What ADC Bioanalysis Measures
Because of ADCs’ structural complexity, bioanalytical testing must track multiple molecular forms in circulation rather than a single drug entity. ADC bioanalysis typically focuses on three key analytes:
- Conjugated antibody: Quantifies the intact ADC that remains pharmacologically active. It is often considered the most direct indicator of therapeutic exposure, payload delivery to tumor tissue, and linker stability in circulation. A rapid decline can indicate premature linker cleavage and instability in plasma, resulting in payload release before the ADC reaches tumor cells.
- Total antibodies: Measure all antibody molecules, regardless of whether the payload remains attached. This includes fully conjugated ADCs, partially deconjugated ADCs, and completely deconjugated antibodies. The measurement reflects the overall antibody exposure, antibody pharmacokinetics, clearance rates, and target-mediated drug disposition (TMDD).
- Free payload: Quantifies the amount of cytotoxic drug released from the ADC. It is critically important for safety; high free payload levels can indicate premature linker cleavage, off-target toxicity, and metabolic instability.

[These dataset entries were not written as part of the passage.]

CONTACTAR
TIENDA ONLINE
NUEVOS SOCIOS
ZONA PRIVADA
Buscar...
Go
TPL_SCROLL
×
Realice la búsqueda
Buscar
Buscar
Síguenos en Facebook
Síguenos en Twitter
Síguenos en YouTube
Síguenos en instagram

Unlike conventional biologics, ADCs can lose payload over time, undergo linker cleavage, and generate multiple circulating molecular species. This makes bioanalysis substantially more complex than measuring a traditional monoclonal antibody.
ELISA vs. LC/MS-MS
Ligand-binding assays (ELISA) and LC-MS/MS are the two main platforms used for ADC bioanalysis, but each has benefits and drawbacks. ELISA is preferred for measuring total and conjugated antibodies because it offers high sensitivity, precision, and high throughput. Common assay formats include generic assays, target-binding assays, and anti-ID antibody assays.

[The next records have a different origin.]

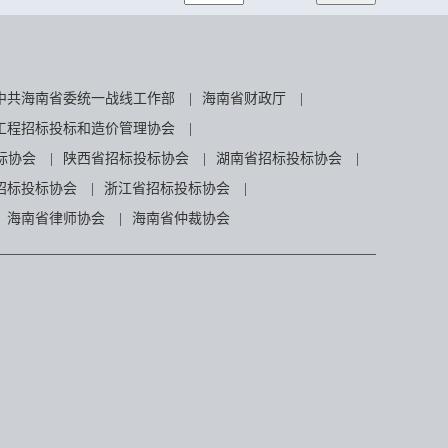
中共海南省委统一战线工作部
|
海南省财政厅
|
工程招标投标和造价管理协会
|
标协会
|
陕西省招标投标协会
|
湖南省招标投标协会
|
招标投标协会
|
浙江省招标投标协会
|
海南省律师协会
|
海南省仲裁协会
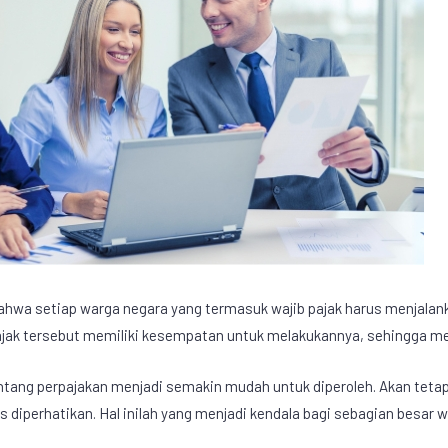
hwa setiap warga negara yang termasuk wajib pajak harus menjalan
ajak tersebut memiliki kesempatan untuk melakukannya, sehingga
ntang perpajakan menjadi semakin mudah untuk diperoleh. Akan tetap
diperhatikan. Hal inilah yang menjadi kendala bagi sebagian besar wa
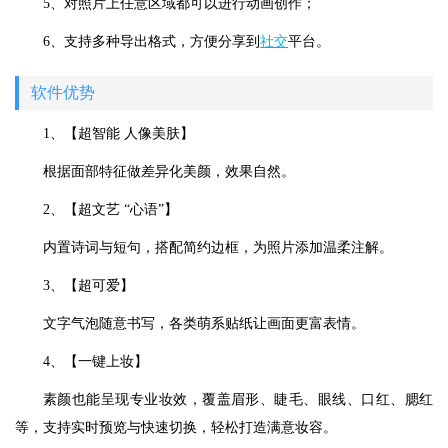
5、对照片上任意区域都可以进行动画创作；
6、支持多种导出格式，方便分享到
社交
平台。
软件优势
1、【超智能 人像美肤】
根据面部特征做差异化美颜，效果自然。
2、【超文艺 “心语”】
内置诗词与短句，搭配简约边框，为照片添加温柔注解。
3、【超可爱】
文字气泡随意书写，各类萌系贴纸让画面更富表情。
4、【一键上妆】
素颜也能呈现专业妆效，覆盖眉形、睫毛、眼线、口红、腮红
等，支持实时预览与快速切换，轻松打造满意妆容。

LC-MS/MS is more commonly used for free payload analysis after protein precipitation. It can also quantify the total and conjugated antibodies through immunocapture, enzymatic digestion, and signature peptide analysis. A recent WuXi AppTec case study illustrates the challenge of ADC bioanalysis.
A case study
WuXi AppTec researchers highlighted potential issues with ELISA assays for an ADC with an MMAE payload attached via a cleavable linker. The goal was to measure both total antibody and conjugated antibody levels.

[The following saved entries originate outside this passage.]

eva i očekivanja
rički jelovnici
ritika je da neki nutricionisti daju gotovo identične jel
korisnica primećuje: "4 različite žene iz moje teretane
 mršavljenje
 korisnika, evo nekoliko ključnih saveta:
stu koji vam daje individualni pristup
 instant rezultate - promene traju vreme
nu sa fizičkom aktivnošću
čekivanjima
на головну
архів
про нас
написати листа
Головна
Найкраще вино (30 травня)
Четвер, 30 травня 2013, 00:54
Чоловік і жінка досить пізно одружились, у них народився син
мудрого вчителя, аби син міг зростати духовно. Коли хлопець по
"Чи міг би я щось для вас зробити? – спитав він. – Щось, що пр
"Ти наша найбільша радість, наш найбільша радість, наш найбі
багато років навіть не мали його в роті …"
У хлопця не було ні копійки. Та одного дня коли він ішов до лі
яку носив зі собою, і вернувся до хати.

Several problems arose during sample analysis on the ELISA platform. There were abnormal ADC-to-total antibody ratios, weak assay signals, high background interference, and poor incurred sample reproducibility (ISR). The team repeatedly modified the assay design to address these issues, but although the final ELISA methods met formal validation criteria, the ISR performance remained low.
Researchers switched to an LC-MS-based workflow and optimized trypsin digestion conditions and linker cleavage conditions. The performance of this method was improved significantly, achieving nearly 100% ISR pass rates.
The case study demonstrated that ligand-binding assays remain the preferred analytical platform for analyzing total and conjugated antibodies in ADCs, but the format may not perform well in all cases. In this example, LC-MS served as an alternative analytical platform with unique strengths.
A Final Word
ADCs are an exciting and promising new tool in the fight against cancer. Their molecular design is both their strength—allowing precision and potency with limited off-target effects—and their greatest challenge during the development phase.
In practice, many ADC programs rely on complementary use of both ELISA and LC-MS/MS platforms, but knowing when to use which is crucial. By working with a trusted lab partner, developers and sponsors can ensure they are using the correct platform at the right stage for a specific candidate and avoid potential delays in the process.